10-23-2015 03:52 PM
Solved! Go to Solution.
10-23-2015 04:30 PM
What I have done is to reposition front panel objects with their x and y positions programmatically depending on the display resolution. I've done this on programs in the old Visual Studio days, and it worked fine on the LabView program, but this was done from an ini file instead of reading in the display resolution. I just put a few resolutions with the constants for positions into a case structure, and then on program start the correct constants read out to the front panel objects positions. This was a program that would only go on three computers in the factory so I didn't bother reading in the resolution to set the case structure like it really should be.
I didn't like all of the property nodes on the block diagram. If I had to do it over it would be better to use x and y position arrays and then set the positions by reference in a loop.
I've also never been happy with the positioning when resizing my front panels.
One program I had one view with a graph that needed to be maximized and used the same basic approach for controls to make it look better, but this one didn't support multiple display resolutions.
10-25-2015 11:08 AM
I just plan my GUIs based on the smallest resolutions my program will see. If more information is needed than can fit onto that screen, tab controls or subpanels are typically the way to go.
10-25-2015 11:17 AM
10-25-2015 11:22 AM
@ijustlovemath wrote:
It's really only my main Vi that has resolution problems. The rest of my VIs are dialog boxes for the most part.

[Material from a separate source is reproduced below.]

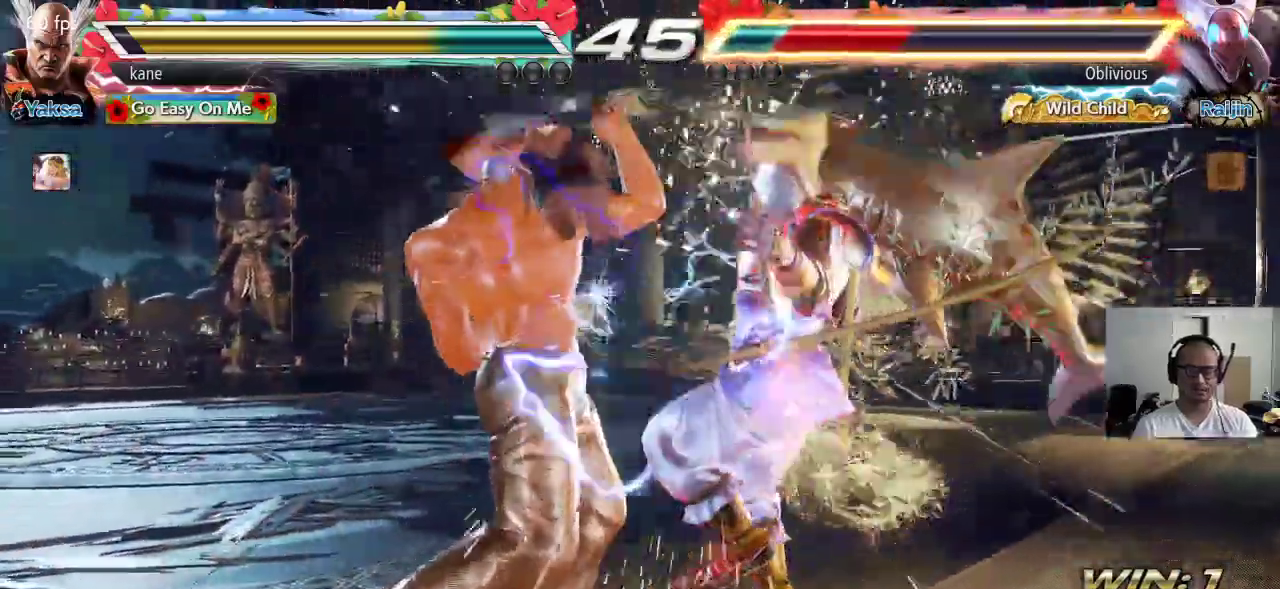
{"buttons": [], "left_stick": "center", "events": [[50, "SQUARE", "down"], [83, "SQUARE", "up"], [133, "SQUARE", "down"], [200, "SQUARE", "up"], [233, "SQUARE", "down"], [300, "SQUARE", "up"], [317, "TRIANGLE", "up"]]}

How do you avoid the problems listed in the OP where buttons get warped/moved off the screen at lower resolutions?
I don't autoscale. I have not ran into any modern resolutions that cause warping. If I find time, I do some experiments with some.
10-26-2015 07:41 AM
You can add some splitter bars and have only certain parts scale. It might not be enough, if it's a "button section" and a graph e.g. that's a good way to only have the graph scale.